## YOUR TASK
Please return the lines of the data below, word for word, from the first line through the line containing "Find all labels, markers".

## RECORDS SHOWN
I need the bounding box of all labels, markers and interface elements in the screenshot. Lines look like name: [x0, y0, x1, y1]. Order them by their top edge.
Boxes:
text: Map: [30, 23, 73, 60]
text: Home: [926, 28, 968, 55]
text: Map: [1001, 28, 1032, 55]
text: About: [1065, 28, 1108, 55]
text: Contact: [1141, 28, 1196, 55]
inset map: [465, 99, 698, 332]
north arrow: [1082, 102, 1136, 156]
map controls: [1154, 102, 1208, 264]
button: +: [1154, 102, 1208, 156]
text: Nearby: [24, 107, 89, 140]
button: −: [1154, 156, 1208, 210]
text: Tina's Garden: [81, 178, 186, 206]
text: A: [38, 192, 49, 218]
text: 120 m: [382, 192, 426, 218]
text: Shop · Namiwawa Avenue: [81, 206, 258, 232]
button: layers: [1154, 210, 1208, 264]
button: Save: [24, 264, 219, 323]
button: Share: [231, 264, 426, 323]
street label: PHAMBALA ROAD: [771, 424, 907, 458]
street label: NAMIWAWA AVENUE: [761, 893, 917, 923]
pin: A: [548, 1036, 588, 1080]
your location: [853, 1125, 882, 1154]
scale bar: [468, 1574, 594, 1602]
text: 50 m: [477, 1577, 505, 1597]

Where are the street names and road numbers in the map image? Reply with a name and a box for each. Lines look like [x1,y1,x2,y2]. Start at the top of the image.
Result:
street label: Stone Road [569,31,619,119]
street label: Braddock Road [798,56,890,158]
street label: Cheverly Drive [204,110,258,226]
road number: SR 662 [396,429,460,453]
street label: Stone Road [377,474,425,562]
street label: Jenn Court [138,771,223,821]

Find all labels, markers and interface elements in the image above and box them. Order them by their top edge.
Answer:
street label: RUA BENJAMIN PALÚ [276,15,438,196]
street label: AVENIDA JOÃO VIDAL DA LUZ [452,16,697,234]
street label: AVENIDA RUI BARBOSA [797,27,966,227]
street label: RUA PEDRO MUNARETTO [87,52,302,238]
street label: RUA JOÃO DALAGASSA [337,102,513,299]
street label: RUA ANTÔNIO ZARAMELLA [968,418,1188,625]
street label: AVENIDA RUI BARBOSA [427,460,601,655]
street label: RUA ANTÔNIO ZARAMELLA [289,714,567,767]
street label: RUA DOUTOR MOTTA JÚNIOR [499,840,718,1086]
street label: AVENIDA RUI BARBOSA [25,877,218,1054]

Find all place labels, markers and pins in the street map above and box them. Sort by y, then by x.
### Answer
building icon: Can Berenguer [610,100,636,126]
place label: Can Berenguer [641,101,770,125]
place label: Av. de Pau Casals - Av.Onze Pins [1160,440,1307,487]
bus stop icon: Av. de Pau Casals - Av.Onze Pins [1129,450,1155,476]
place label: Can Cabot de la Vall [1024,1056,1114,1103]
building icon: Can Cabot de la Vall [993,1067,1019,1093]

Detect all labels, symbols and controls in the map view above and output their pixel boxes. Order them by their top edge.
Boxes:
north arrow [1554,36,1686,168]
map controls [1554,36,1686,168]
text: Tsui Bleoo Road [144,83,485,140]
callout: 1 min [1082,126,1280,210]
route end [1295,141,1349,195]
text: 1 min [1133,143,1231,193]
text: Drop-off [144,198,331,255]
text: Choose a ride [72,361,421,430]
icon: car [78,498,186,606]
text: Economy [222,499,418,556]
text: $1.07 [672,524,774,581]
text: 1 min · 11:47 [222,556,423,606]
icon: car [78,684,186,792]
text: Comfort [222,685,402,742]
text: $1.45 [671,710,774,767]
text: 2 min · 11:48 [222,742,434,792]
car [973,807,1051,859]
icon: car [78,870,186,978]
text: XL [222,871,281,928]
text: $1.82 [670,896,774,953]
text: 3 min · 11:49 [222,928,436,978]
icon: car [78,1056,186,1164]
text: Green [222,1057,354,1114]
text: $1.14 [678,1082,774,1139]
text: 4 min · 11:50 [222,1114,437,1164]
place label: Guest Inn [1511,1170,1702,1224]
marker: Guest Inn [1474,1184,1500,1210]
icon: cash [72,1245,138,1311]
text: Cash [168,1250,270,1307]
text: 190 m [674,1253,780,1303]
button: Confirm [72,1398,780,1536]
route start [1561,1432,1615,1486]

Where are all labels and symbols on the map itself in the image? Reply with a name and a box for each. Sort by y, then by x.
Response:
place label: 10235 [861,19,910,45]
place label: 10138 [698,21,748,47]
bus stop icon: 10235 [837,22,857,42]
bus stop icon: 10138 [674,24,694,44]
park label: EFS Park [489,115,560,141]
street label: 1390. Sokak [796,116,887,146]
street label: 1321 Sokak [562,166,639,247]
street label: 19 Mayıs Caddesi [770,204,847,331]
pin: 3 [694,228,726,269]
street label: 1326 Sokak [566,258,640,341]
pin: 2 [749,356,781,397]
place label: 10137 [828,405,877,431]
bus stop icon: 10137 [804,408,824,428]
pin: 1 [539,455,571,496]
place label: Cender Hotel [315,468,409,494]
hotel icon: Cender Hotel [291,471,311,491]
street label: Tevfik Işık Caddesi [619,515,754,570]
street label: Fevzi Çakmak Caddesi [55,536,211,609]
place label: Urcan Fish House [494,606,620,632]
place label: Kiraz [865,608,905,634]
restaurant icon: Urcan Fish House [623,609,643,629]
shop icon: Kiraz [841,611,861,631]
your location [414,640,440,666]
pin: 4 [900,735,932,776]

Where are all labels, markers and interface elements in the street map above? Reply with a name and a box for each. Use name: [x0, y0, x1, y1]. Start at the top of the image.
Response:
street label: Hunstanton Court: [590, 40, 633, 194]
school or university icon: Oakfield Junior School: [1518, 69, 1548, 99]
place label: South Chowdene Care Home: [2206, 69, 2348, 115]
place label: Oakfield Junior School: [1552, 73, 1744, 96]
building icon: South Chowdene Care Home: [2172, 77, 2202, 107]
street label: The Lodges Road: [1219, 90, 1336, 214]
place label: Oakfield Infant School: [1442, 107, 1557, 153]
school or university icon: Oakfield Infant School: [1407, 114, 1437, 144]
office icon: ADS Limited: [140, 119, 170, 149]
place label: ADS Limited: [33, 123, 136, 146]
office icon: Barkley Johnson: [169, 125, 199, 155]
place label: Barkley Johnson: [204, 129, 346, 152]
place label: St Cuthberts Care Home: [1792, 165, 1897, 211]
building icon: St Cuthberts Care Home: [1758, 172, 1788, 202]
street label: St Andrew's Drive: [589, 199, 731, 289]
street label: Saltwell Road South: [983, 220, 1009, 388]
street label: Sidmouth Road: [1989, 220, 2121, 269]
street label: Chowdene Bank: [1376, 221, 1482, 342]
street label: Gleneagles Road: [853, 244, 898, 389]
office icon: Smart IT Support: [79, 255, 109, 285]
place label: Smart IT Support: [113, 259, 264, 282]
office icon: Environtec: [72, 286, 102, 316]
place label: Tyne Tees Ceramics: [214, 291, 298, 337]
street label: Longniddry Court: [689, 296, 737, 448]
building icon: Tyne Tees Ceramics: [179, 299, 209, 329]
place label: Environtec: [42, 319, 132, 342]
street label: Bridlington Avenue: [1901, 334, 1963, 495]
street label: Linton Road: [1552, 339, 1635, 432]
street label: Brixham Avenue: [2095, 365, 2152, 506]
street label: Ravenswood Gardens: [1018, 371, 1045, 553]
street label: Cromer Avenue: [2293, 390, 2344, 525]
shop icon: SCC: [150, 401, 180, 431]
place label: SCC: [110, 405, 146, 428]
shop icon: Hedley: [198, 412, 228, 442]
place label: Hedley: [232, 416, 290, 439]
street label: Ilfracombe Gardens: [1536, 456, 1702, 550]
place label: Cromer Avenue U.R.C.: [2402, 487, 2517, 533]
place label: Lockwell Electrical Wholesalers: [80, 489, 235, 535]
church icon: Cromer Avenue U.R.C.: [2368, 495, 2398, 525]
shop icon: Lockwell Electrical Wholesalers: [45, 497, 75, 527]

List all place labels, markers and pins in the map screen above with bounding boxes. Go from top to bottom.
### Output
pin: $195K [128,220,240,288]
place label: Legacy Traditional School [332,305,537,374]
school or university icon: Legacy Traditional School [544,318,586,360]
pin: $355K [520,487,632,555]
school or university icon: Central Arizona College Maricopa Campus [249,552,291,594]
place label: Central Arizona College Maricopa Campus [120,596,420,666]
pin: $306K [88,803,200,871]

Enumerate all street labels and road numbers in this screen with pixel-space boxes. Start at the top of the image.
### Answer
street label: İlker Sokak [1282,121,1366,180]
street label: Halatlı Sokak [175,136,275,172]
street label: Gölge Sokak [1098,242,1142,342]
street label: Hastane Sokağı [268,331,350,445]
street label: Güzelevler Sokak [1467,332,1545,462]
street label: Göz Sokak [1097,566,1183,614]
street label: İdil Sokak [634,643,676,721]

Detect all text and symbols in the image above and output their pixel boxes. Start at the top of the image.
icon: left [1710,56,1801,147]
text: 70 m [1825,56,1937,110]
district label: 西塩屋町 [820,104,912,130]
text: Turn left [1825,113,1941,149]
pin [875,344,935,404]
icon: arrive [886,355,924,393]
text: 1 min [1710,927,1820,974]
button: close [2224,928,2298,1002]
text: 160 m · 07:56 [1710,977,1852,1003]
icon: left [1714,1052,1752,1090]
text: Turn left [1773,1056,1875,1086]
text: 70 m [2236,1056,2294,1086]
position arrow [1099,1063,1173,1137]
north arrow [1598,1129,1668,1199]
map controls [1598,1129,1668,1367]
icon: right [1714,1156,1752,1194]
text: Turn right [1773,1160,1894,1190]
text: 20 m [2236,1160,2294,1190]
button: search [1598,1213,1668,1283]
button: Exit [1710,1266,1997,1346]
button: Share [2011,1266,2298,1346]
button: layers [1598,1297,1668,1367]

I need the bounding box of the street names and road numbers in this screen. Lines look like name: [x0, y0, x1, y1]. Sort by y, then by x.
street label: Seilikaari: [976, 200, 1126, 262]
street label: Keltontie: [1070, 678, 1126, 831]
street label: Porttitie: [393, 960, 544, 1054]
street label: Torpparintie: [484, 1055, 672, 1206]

## TASK RESULT
I need the bounding box of all labels, markers and interface elements in the screenshot. Lines look like name: [x0, y0, x1, y1]. Order them by their top edge.
Boxes:
text: Map: [30, 23, 73, 60]
text: Home: [926, 28, 968, 55]
text: Map: [1001, 28, 1032, 55]
text: About: [1065, 28, 1108, 55]
text: Contact: [1141, 28, 1196, 55]
inset map: [465, 99, 698, 332]
north arrow: [1082, 102, 1136, 156]
map controls: [1154, 102, 1208, 264]
button: +: [1154, 102, 1208, 156]
text: Nearby: [24, 107, 89, 140]
button: −: [1154, 156, 1208, 210]
text: Tina's Garden: [81, 178, 186, 206]
text: A: [38, 192, 49, 218]
text: 120 m: [382, 192, 426, 218]
text: Shop · Namiwawa Avenue: [81, 206, 258, 232]
button: layers: [1154, 210, 1208, 264]
button: Save: [24, 264, 219, 323]
button: Share: [231, 264, 426, 323]
street label: PHAMBALA ROAD: [771, 424, 907, 458]
street label: NAMIWAWA AVENUE: [761, 893, 917, 923]
pin: A: [548, 1036, 588, 1080]
your location: [853, 1125, 882, 1154]
scale bar: [468, 1574, 594, 1602]
text: 50 m: [477, 1577, 505, 1597]

Where are the street names and road numbers in the map image? Reply with a name and a box for each. Lines look like [x1,y1,x2,y2]. Start at the top of the image.
Result:
street label: Stone Road [569,31,619,119]
street label: Braddock Road [798,56,890,158]
street label: Cheverly Drive [204,110,258,226]
road number: SR 662 [396,429,460,453]
street label: Stone Road [377,474,425,562]
street label: Jenn Court [138,771,223,821]

Find all labels, markers and interface elements in the image above and box them. Order them by their top edge.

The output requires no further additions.